Originally Posted by HowlerKarma
Being parent to another 13yo, I mean-- I am amazed sometimes at the relevant information that she can overlook/omit in relating interpersonal interactions. Some of this is adolescent thinking, I'm afraid.

Agreed. I think some of it is also HG+ thinking.

Being intelligent means that I can remember a lot of stuff from my childhood and analyze it as an adult. Over the years, I've thought about why I might have rubbed kids or teachers the wrong way as a kid.

When I was very young (K-3rd grade or so), a lot of the other kids would accuse me of "thinking I was so big." This expression means that I thought I was looking down on everyone else or thought I was better than them. I had no idea why anyone would accuse me of that, because it wasn't true. confused

Many years later, I realized that it was my vocabulary, probably combined with school being so easy for me. I used words like "ambidextrous" casually when I was six. What others saw as "big words" were just part of my everyday speech. I had no clue then that the other kids didn't understand those words, or that they probably didn't understand me a lot of the time. Looking back on it, they may have thought that I was trying to show off or make them feel inadequate (which I probably did, without knowing it).

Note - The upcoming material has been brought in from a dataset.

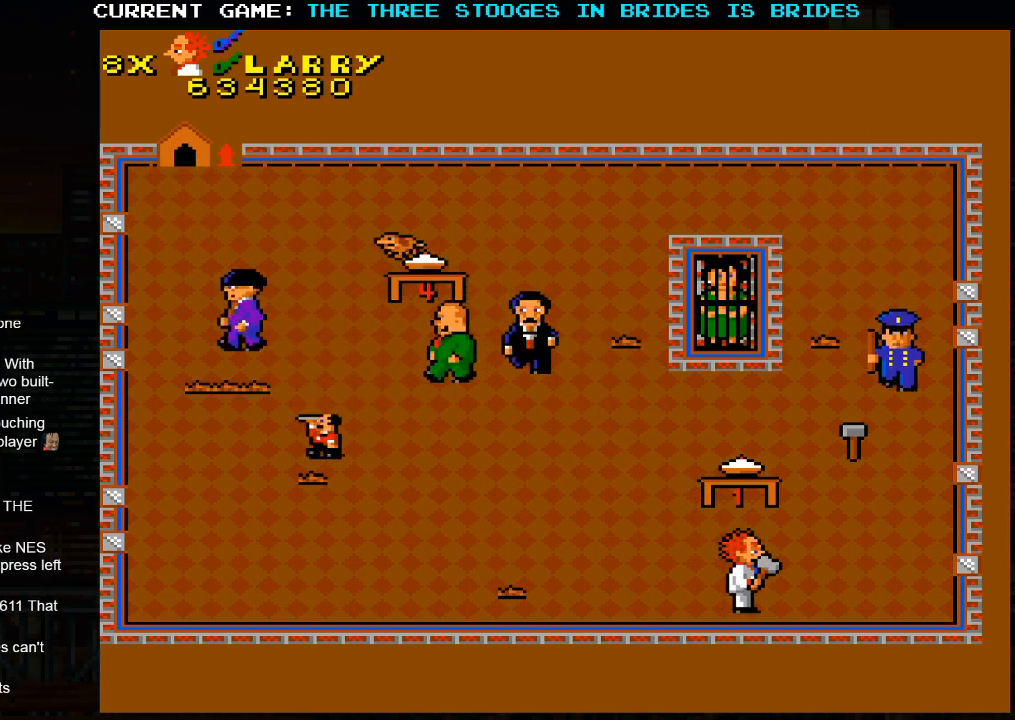
{"dt_ms": 500, "buttons": [], "left_stick": "center", "events": []}
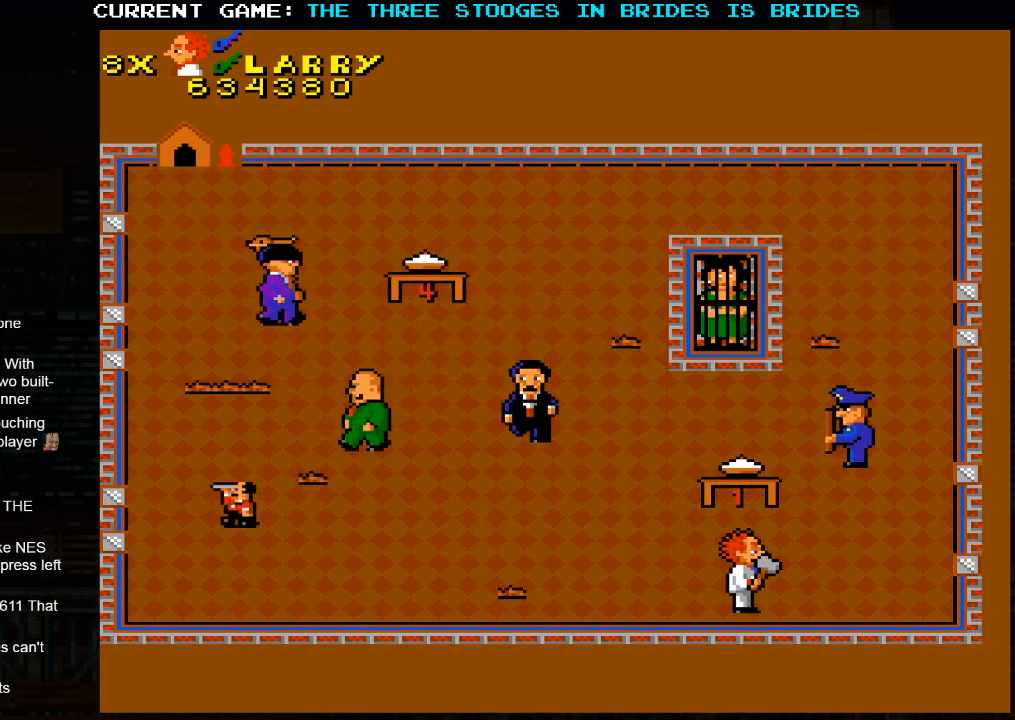
{"dt_ms": 500, "buttons": [], "left_stick": "left", "events": [[133, "left_stick", "left"]]}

Additionally, HG+ people also don't really think like most others, and I suspect that my thought patterns and the associations I made when speaking didn't always resonate with other kids and some teachers. It is possible that stressed out teenagers or non-gifted teachers may react viscerally to a 15-year-old who read Dante's Inferno over the summer because she picked up a way cool edition with engravings by Gustave Dore' for 50 cents at the local book fair in July. It wasn't that I went around talking about this. It was that I mentioned it in class (something about harpies in the woods behind the school, IIRC).

Since then, I've had to learn to temper what I say and when I say it (unless I'm with another giftie). I don't want to make others feel inadequate or whatever.